Do you ever wonder why it seems like you just can’t keep a relationship alive longer than 5 minutes? Yea, I’m all for blaming the jerk of a guy you were dating. But the truth is, it might not always be his fault! It could be YOU! Hard as it may be to swallow, there are clues that you are to blame for relationship difficulties and you should keep an eye out for them. It’s important to square away your own issues before you focus on your partner’s. We all have our little bad habits, but when they start to leak over into our personal lives and ruin relationships, that’s when you know it’s time to start taking action-in a good way! Don’t despair if you fall into one of these categories. They’re all fixable! Are you ready to discover the truth? It may be hard, but if your relationships are worth it to you, you will want to know, right? So keep on reading my article for 7 clues that you are to blame for relationship difficulties.
1. You Take the Fun Out of It
So maybe you’re not spontaneous. Maybe you like structure and need to have things planned. That’s ok! But you do need to remember that life does happen, and sometimes plans get upset or thrown out of whack. Try to be a little looser and a little more spontaneous when it comes to activities and things you do with your family and friends. Not everything is fun when it’s so planned out or when everything is “against the rules.” Don’t be the disapproving wife, girlfriend, mom or best friend!
2. You Over-Rely on Technology
One of the clues that you are to blame for relationship difficulties is when you rely too much on technology. Yes, Facebook, texting and online chatting are all great ways to keep in touch and stay connected. But when that’s practically the ONLY connection you have with your loved ones, it’s time to step back and get a quick reality check. Technology can never replace the satisfaction of time spent together, face-to-face. The only instance that this rule doesn’t pertain to is if you are apart from the loved one in question as is the case with deployed spouses, college students and family members living in separate states.
3. You Live on Drama
We all have that one friend who lives off of drama, the one who makes a mountain out of a mole-hill and specializes in blowing up over the smallest thing. But could it be you? This is one of the clues that you are to blame for relationship difficulties! Nobody likes to take the blame, but someone has to do it. And I understand that you can’t be mellow all the time-nobody can do that! But flipping out over little issues won’t win you any points. Try to remain responsible and reasonable and not live off the drama!

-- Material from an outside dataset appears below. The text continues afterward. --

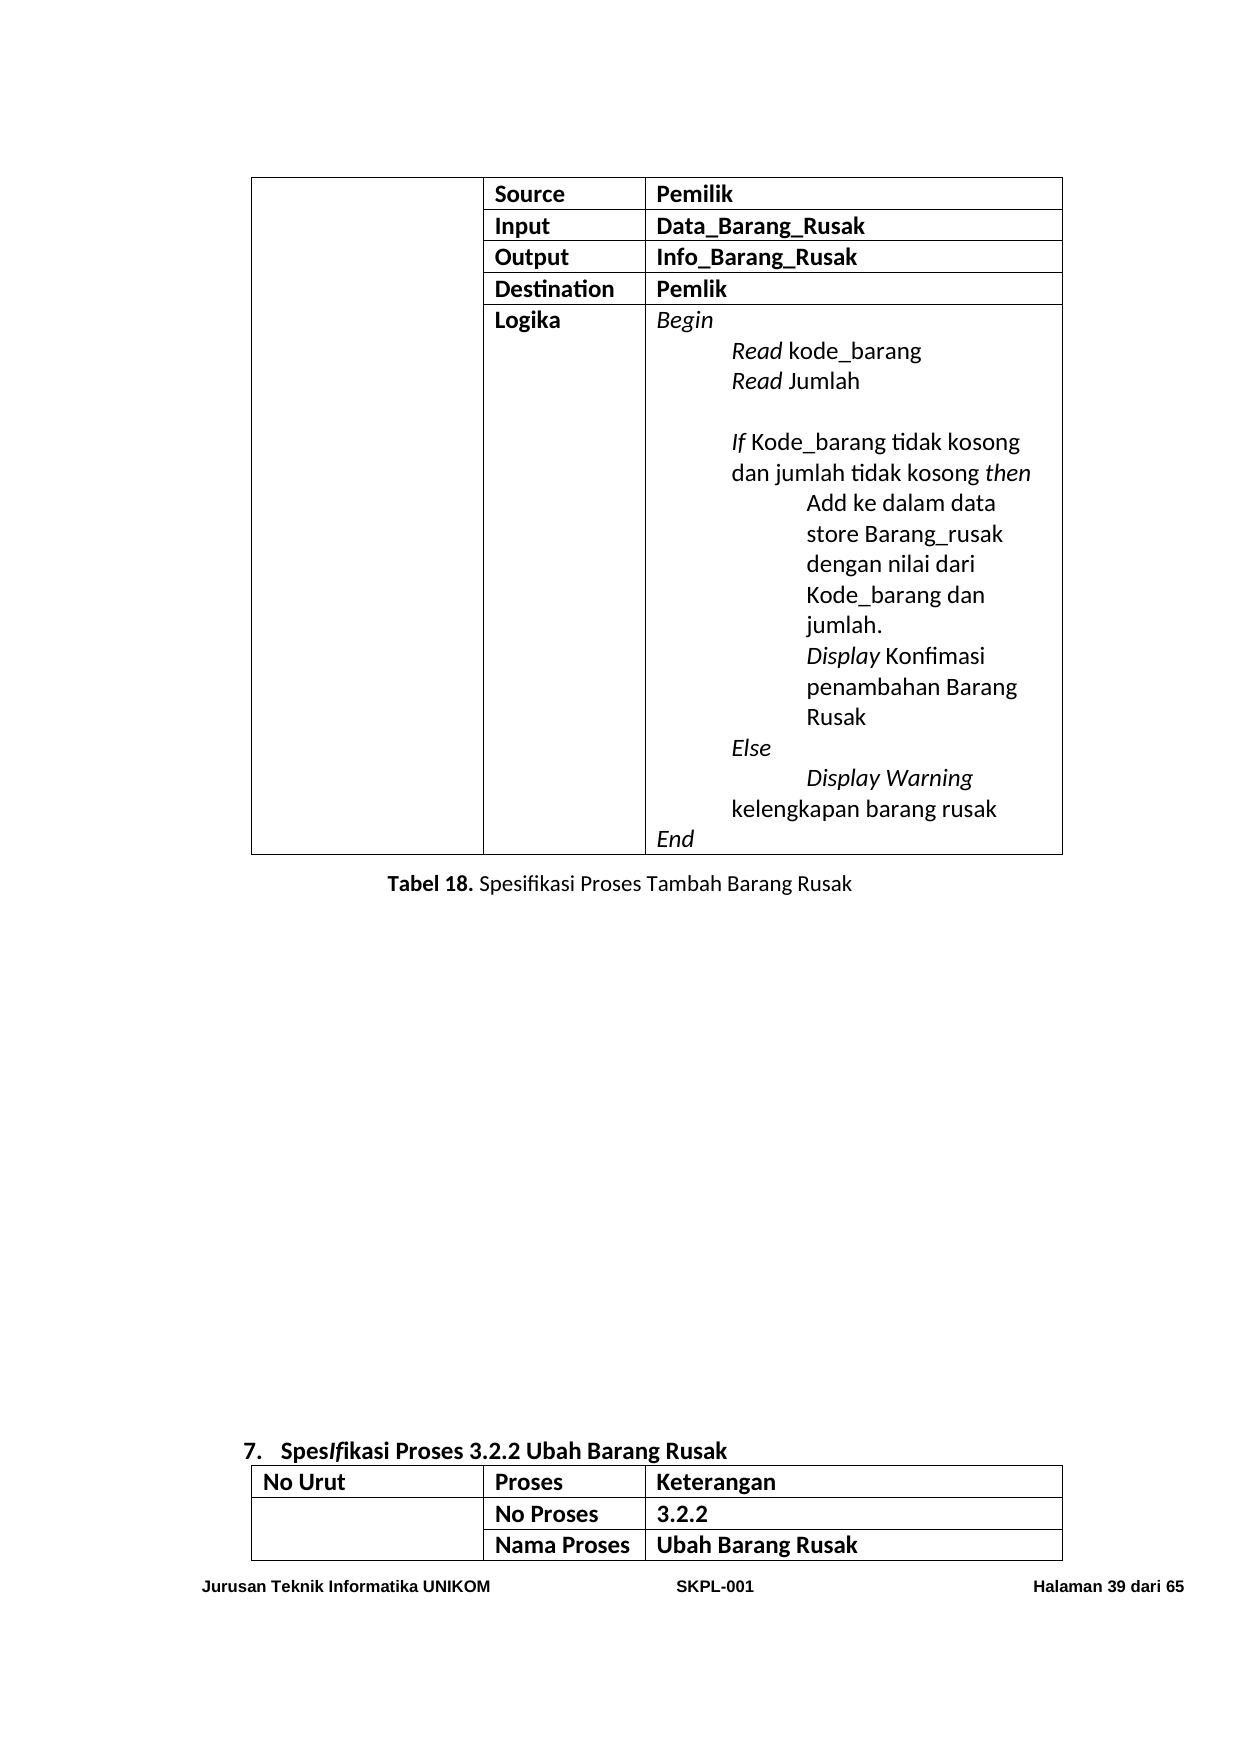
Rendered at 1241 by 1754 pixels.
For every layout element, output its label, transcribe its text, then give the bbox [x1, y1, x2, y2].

table_cell Begin Read kode_barang Read Jumlah If Kode_barang tidak kosong dan jumlah tidak kosong then Add ke dalam data store Barang_rusak dengan nilai dari Kode_barang dan jumlah. Display Konfimasi penambahan Barang Rusak Else Display Warning kelengkapan barang rusak End [646, 305, 1062, 854]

4. You Pick Unavailable People
I’m cringing as I write this because I know we’ve all fallen prey to THIS one! Going after unavailable people is the biggest clue that you might be to blame for relationship difficulties. If the person you are trying to have a relationship with-be it co-worker, friend, boyfriend or a relative-does not put forth their share into keeping your relationship alive, then they are making themselves unavailable to you. You don’t deserve that! Before you start diving headfirst into any sort of relationship, step back and make sure the person you are choosing is available and willing to put out as much as you do. You will be so glad you did!
5. You Work too Much
How many of you have seen The Proposal with Sandra Bullock and Ryan Reynolds? It’s a cute little comedy, but it carries a powerful truth: work-a-holics don’t usually get a happily ever after. If you are putting work as the number one priority in your life, then you can be sure all of your relationships will suffer because of it. Yes, we all have hectic weeks with overtime or big promotions coming up that we have to work our butts off for. But when it becomes your LIFE, that’s when you know something is not right. And the same applies for school or anything else you have in your life that might take predominance. This little clue that you are to blame for relationship difficulties is a hard truth to swallow, but you can take it or leave it!
6. You Don’t Make Yourself Emotionally Accessible
One thing that I think really harms people, women in particular, when it comes to relationships is PAST relationships. Women who have had bad experiences with relationships in their past lives tend to be less trusting and a lot more emotionally guarded with future relationships. This includes any type of relationship, whether it’s with guys, friends or family members. And it can be hard to overcome! But it is possible. You should be careful, but not so careful that you completely push everyone out of your life and away from you. Try to be a little more trusting and open, make yourself emotionally accessible!
7. You Place More Value on Material Items
I’m the kind of girl that doesn’t need wealth and riches to be happy. Yes, they are nice and having money to do things is great! But when it comes down to the wire, i’d rather have my husband, my family and my super friends over a bank account any day! At the end of the day, your money can’t make you smile, hold you close, or lavish love on you. Nor can it remind you that the simple things in life are the best. So make sure that you don’t place more value on material possessions or money in the bank then you do on your relationships. That will hurt you far more than help you!
There are lots of clues that you are to blame for relationship difficulties. In the end, finding a place to belong, somebody to love you and friends for life is not just about how much money you make or what you have to offer. It’s about making mistakes, recognizing them, and growing from them. If you can do that, it proves you are human. Just don’t make the same mistakes twice! These clues that you are to blame for relationship difficulties will help get you pointed in the right direction. What are some other clues that you are to blame for relationship difficulties? Don’t be afraid to share!